Sistemik düşüncede terapötik ve danışmadaki eylemlerde dışarıdan yönlendirilen değişimlere ulaşmak hedeflenemez. Burada daha çok sistemi teşvik ederek harekete geçmesi ve böylelikle belkide yeni, tüm katılımcılar için daha yararlı konstellasyonları bulmasını sağlamak mümkündür.
Sistemik Yaklaşımın Geçmişi
Bireyden Sisteme
1950’li yıllarda bireysel terapi tek kabul gören psikoterapi biçimimi ve danışma uygulamasıydı. Dünyanın birçok yerindeki uzmanlar, topluluklarının bu dar (ve katı.) kurallarını ötesine geçmeye ve hastalarının ilişki içinde oldukları kişileri de tedaviye dahil etmeye başlamışlardır: böylelikle aile terapisi oluşmuştur. Uygulayıcılar o dönemlerde edindikleri yaşantıları devrimsel olarak deneyimlemişlerdir.

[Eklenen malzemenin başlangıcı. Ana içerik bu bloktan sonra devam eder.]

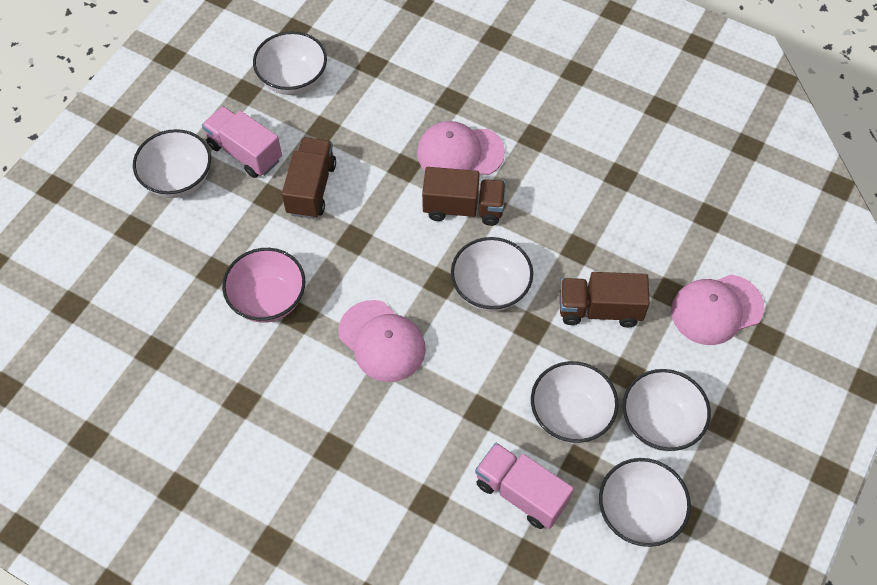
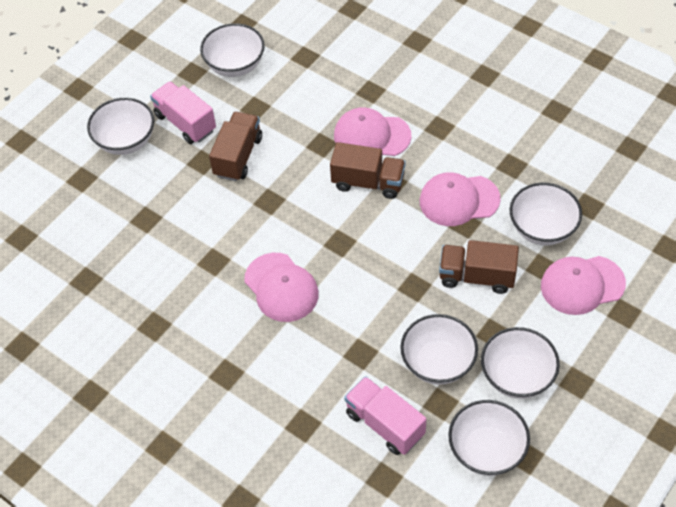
camera: 10 degrees right, 5 degrees down
pink bowl [222,248,305,323] -> none
white bowl [451,237,533,311] -> white bowl moved to [510,183,582,245]
none -> pink cap [420,172,501,226]

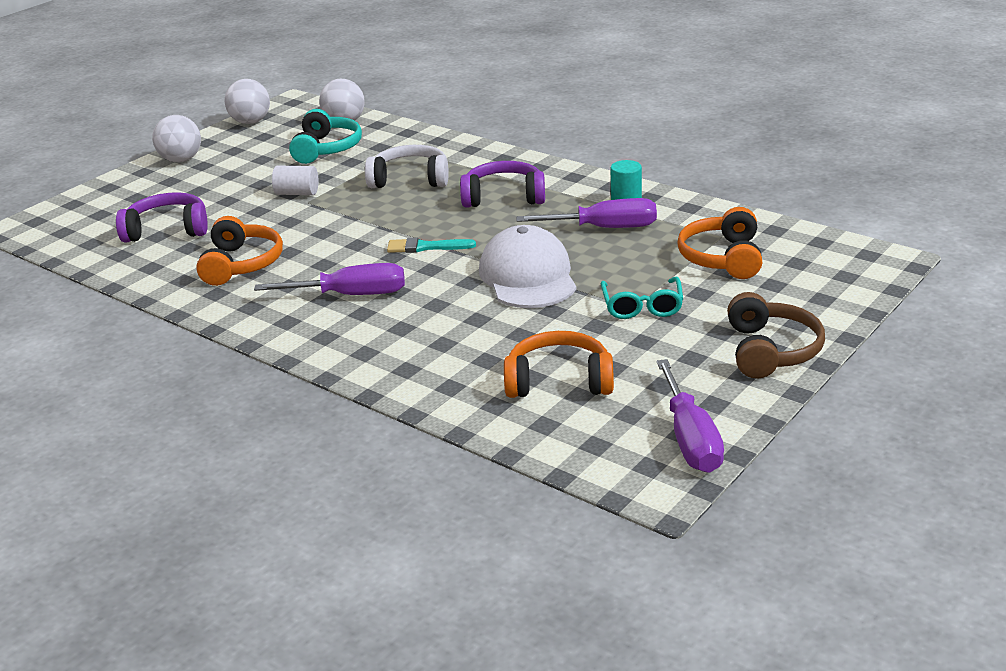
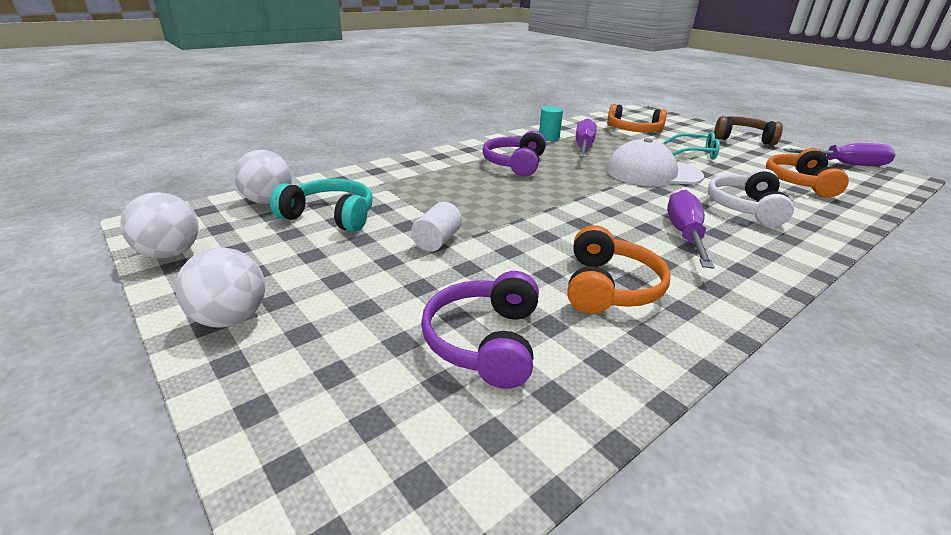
camera: 80 degrees left, 0 degrees up
orange headphones [196,216,283,286] -> orange headphones turned 90 degrees clockwise [567,225,671,314]
white headphones [365,145,449,188] -> white headphones moved to [708,169,794,227]
turquoise brush [387,238,476,253] -> none

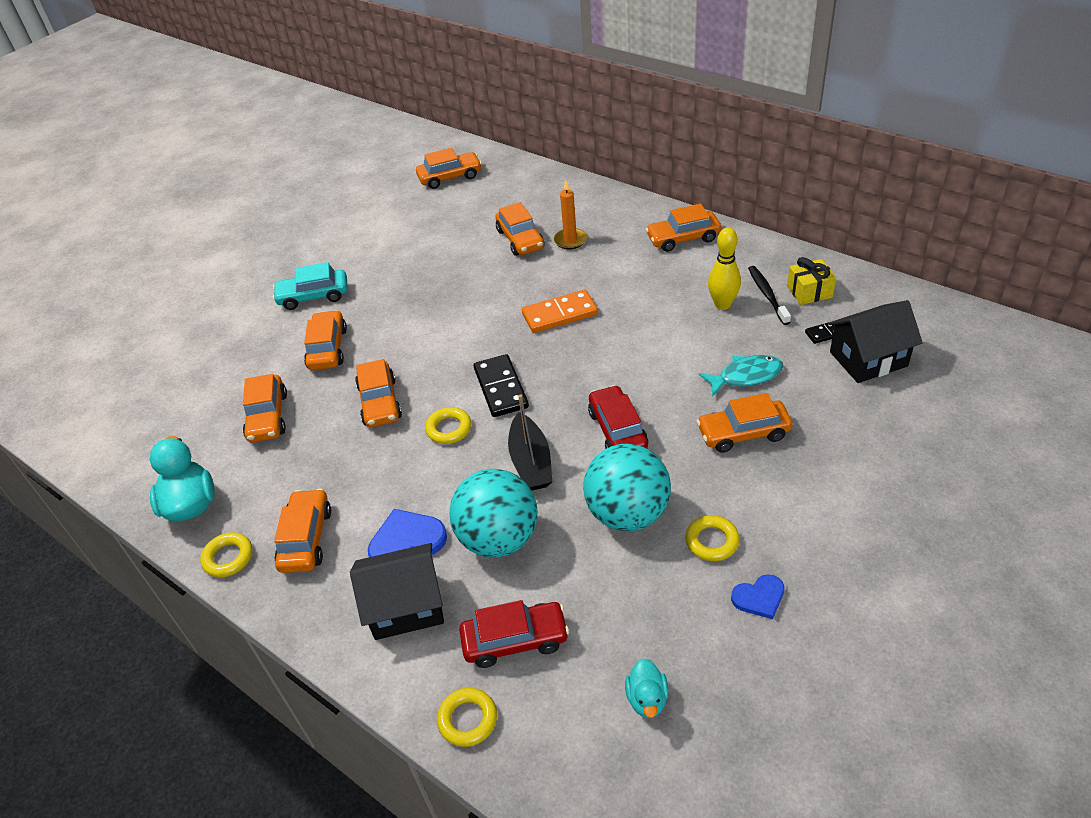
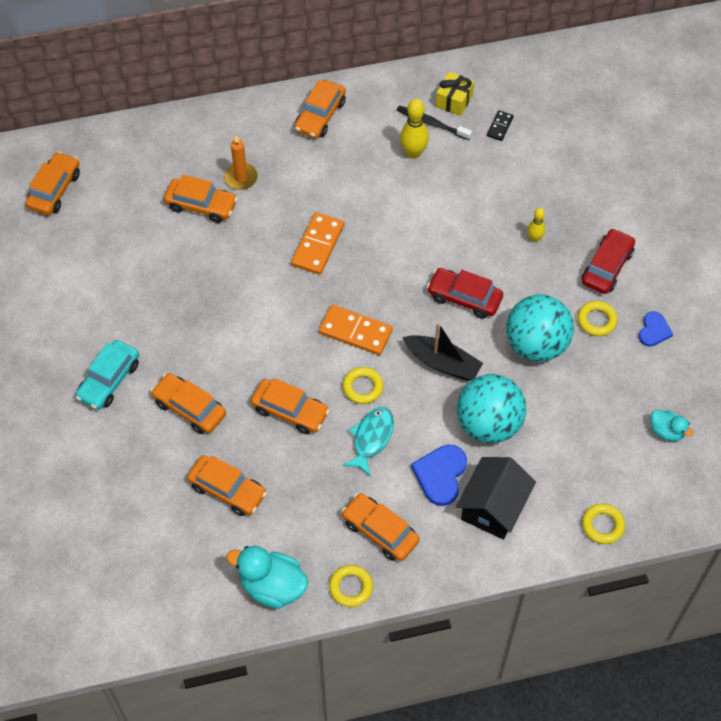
camera: 55 degrees left, 15 degrees up
red car [459,600,569,668] -> red car moved to [582,228,635,294]
black domino [474,354,529,417] -> orange domino [319,305,393,355]
orange car [697,393,793,453] -> yellow bowling pin [528,208,545,242]
turquoise fish [699,355,783,397] -> turquoise fish moved to [342,407,394,477]
black house [828,300,923,383] -> none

Öncelerde tuhaf ve anlaşılamaz görünen davranış biçimleri ve semptomlar, artık özel bir kontekste oldukça anlamlı davranışlar olarak görülmekteydi.
Problemden Yetkinliğe
Bir süre için burada aile terapisi bir kişi yerine artık aileyi “hasta” olarak açıklama tehlikesi içindeydi. Bütün olarak aile, patoloji taşıyıcısı olarak görülmekte, hasta olarak kabul edilen ise sadece bunu davranışları ile ifade etmekteydi. Günümüzde ise bu eğilime şüpheci biçimde yaklaşılır, çünkü bu yaklaşım çok fazla patolojik düşünme ve doğrusal neden-sonuç ilişkilerine hapistir. Fakat o dönemlerdeki temel farkındalık, sistemik uygulamada günümüze kadar süren bir öneme sahiptir: İnsani bir “problem”, kişinin sahip olduğu bir “bozukluk” olarak değil de bir sosyal çevrenin niteliği olarak görülür. Artık şu sorular: “Kimin, ne zamandan beri ve neden bir problemi var?” yerine, böylelikle başka soru biçimlerine geliyoruz; örneğin: “İlgili sosyal kontekste kimler anlamlı üyeler olarak görülüyor ve kimler ‘problemi' nasıl betimliyor?”
Hücrelerden…
70’li ve 80’li yıllarda eski tabuların engelleri çoktan kalkmıştır, tüm aile ile birlikte terapi gittikçe daha fazla kabul görmüştür. Öncülerin deneyimleri üzerine inşa edilerek psikoterapinin sınırlarını aşan güçlü bir uygulama biçimi geliştirilmiştir.
Aile terapisi, çocuk yetiştirmeye yönelik danışmalarda ve ergen yardımlarında tabii bir araca dönüşmüştür ve sistemik düşünce ve eylem farklı alanlarda da zamanla artarak kendisine yer edinmiştir.
…Tüm Alanlara
Farklı temel mesleklere sahip danışmanlar sistemik konseptler aracılığıyla kendilerine sunulan analiz ve müdahale olanaklarını, uygumalarında büyük bir zenginlik olarak betimlemektedir. Böylece sistemik düşünce ve sistemik yönlemler- insanların insanlarla meşgul olduğu: farklı psiko-sosyal alanlar (psikoterapiden ebeveyn danışmasına kadar), pedagoji (okul, yurt vs.) personel ve takım gelişimi ve de organizasyon danışmanlığı ve gelişimi birçok farklı alanda büyük kabul görmektedir.